(Instruction): Please copy out the stretch of the data below, from the line containing "Colección GINKGO" through the line containing "È un manuale che si legge come un li", reproducing each line as it appears and leaving out the pictures.

--

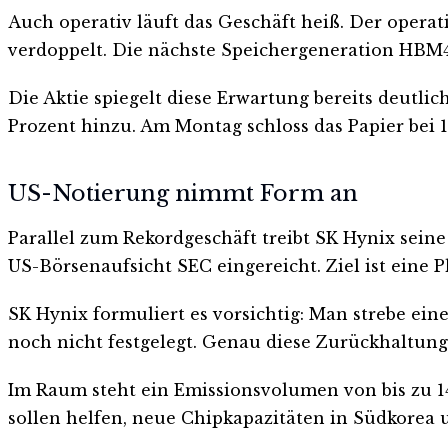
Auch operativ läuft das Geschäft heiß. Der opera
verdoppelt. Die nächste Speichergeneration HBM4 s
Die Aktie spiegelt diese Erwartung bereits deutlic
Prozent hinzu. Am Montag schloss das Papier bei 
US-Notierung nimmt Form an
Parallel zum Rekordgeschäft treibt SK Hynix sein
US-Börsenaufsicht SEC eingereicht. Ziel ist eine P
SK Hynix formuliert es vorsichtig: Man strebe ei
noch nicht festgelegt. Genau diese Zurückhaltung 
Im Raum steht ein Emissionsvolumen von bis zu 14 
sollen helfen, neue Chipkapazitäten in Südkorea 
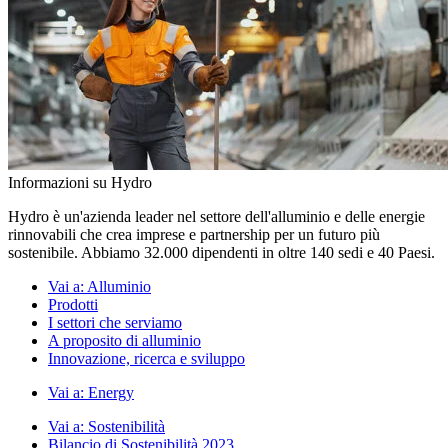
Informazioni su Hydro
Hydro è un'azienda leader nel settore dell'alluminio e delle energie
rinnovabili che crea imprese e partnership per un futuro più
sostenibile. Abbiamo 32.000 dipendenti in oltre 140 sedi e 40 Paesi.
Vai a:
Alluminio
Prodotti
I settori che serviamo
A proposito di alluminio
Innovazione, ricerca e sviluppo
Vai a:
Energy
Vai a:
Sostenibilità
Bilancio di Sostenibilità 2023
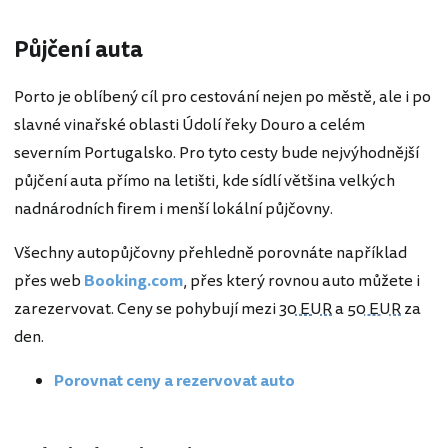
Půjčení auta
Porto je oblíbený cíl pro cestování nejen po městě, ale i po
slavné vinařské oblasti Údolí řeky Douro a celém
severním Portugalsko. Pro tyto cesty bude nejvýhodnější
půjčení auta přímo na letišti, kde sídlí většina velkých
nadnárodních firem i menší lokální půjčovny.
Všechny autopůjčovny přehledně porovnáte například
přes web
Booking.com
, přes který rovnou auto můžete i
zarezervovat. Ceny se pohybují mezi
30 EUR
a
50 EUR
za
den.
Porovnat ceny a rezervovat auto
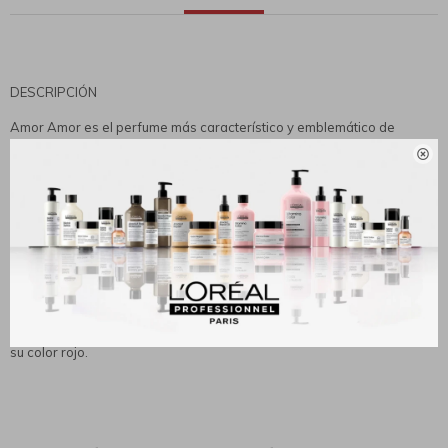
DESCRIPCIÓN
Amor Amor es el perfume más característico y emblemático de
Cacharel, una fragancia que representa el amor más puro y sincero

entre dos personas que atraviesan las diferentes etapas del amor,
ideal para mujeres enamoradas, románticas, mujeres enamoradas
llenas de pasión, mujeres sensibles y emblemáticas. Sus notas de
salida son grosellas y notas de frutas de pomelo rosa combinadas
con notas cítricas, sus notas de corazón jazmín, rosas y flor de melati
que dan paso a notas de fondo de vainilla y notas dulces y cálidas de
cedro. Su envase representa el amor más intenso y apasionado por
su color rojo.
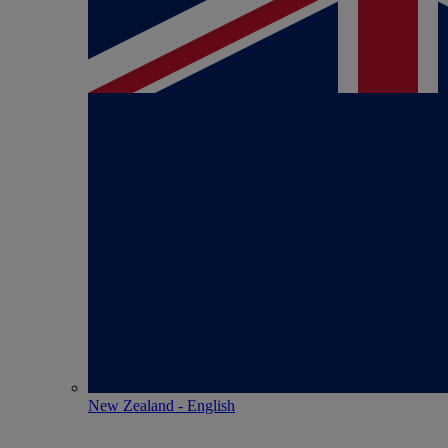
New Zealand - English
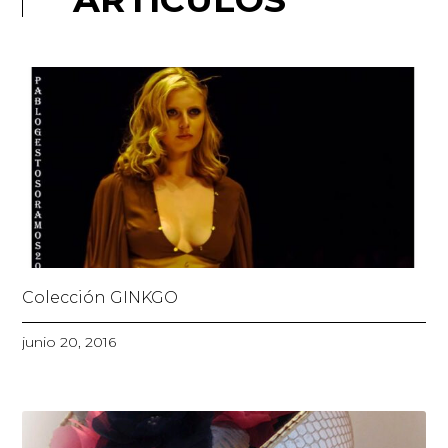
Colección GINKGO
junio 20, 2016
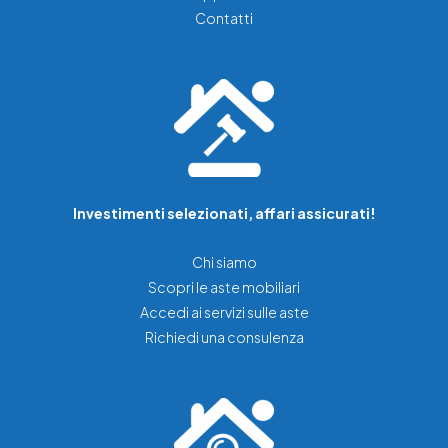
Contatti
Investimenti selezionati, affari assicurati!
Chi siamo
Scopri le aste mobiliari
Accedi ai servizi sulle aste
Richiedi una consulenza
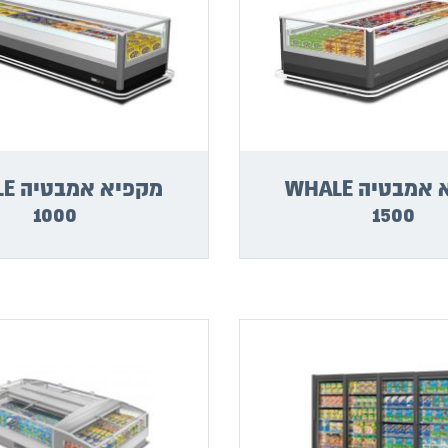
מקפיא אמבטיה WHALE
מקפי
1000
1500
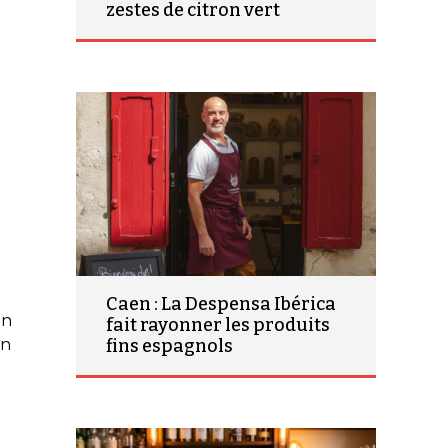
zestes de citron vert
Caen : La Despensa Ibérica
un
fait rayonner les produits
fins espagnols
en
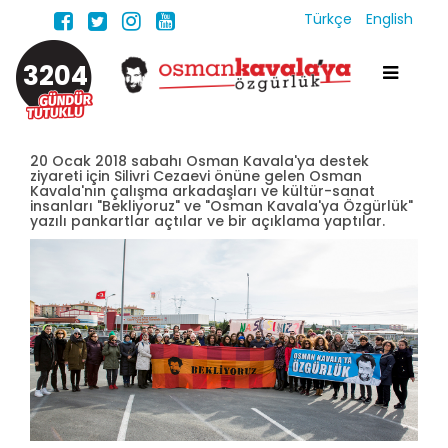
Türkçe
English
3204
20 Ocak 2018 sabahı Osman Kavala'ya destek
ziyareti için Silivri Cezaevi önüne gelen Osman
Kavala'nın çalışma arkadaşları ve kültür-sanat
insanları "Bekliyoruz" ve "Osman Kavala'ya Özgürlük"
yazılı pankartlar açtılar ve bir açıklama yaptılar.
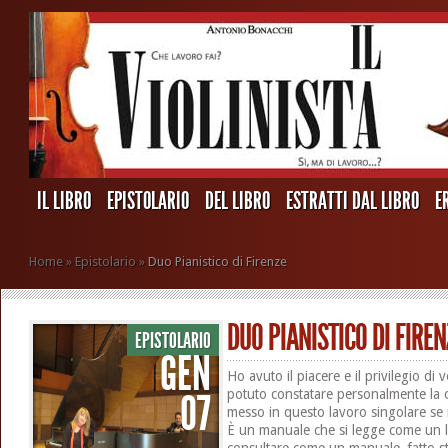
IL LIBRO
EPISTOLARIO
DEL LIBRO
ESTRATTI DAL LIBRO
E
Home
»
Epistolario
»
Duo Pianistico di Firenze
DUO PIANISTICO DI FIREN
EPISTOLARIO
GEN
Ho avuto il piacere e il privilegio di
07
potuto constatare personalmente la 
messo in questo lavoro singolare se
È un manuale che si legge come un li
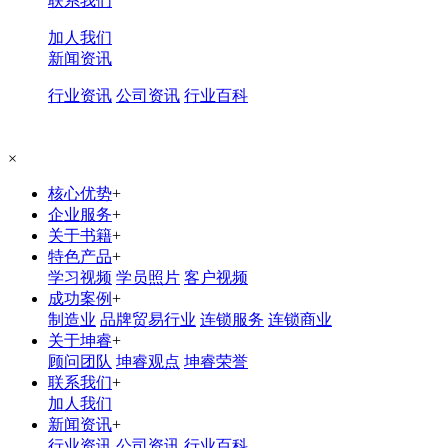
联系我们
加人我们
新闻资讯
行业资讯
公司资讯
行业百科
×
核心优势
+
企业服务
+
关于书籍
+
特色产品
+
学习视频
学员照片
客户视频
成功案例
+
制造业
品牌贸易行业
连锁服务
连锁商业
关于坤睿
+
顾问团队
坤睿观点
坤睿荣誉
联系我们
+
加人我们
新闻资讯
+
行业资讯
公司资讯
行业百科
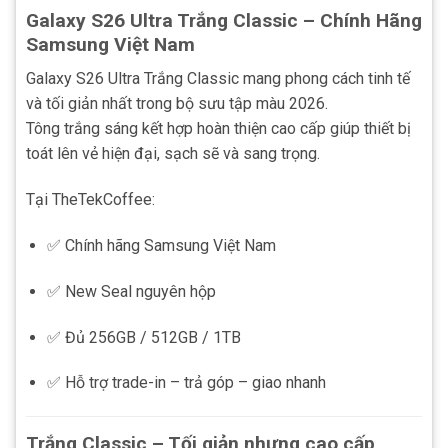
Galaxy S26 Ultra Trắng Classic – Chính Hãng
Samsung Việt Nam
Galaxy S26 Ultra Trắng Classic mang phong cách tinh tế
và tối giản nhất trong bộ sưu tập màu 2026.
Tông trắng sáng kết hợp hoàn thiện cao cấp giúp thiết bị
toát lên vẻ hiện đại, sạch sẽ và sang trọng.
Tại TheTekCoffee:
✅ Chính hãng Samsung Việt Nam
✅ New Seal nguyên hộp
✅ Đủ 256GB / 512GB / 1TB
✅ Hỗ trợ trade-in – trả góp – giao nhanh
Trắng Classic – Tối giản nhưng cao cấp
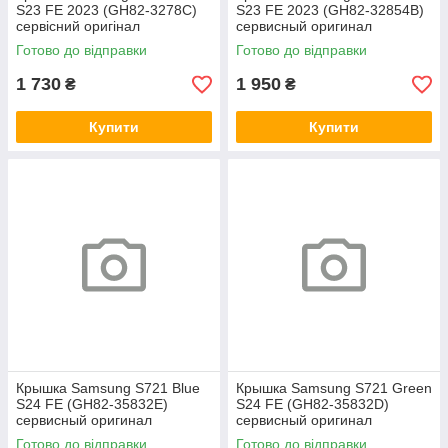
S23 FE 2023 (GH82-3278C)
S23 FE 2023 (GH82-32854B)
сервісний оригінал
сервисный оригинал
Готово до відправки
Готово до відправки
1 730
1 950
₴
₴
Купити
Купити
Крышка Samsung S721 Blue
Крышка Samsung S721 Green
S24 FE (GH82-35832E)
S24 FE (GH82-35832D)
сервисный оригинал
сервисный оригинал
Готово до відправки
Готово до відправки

--

(Answer space):
Colección GINKGO
junio 20, 2016
Contatti
Investimenti selezionati, affari assicurati!
Chi siamo
Scopri le aste mobiliari
Accedi ai servizi sulle aste
Richiedi una consulenza
מקפיא אמבטיה WHALE
מקפי
1000
1500
zestes de citron vert
Caen : La Despensa Ibérica
un
fait rayonner les produits
fins espagnols
en
Türkçe
English
3204
20 Ocak 2018 sabahı Osman Kavala'ya destek
ziyareti için Silivri Cezaevi önüne gelen Osman
Kavala'nın çalışma arkadaşları ve kültür-sanat
insanları "Bekliyoruz" ve "Osman Kavala'ya Özgürlük"
yazılı pankartlar açtılar ve bir açıklama yaptılar.
IL LIBRO
EPISTOLARIO
DEL LIBRO
ESTRATTI DAL LIBRO
E
Home
»
Epistolario
»
Duo Pianistico di Firenze
DUO PIANISTICO DI FIREN
EPISTOLARIO
GEN
Ho avuto il piacere e il privilegio di
07
potuto constatare personalmente la 
messo in questo lavoro singolare se
È un manuale che si legge come un li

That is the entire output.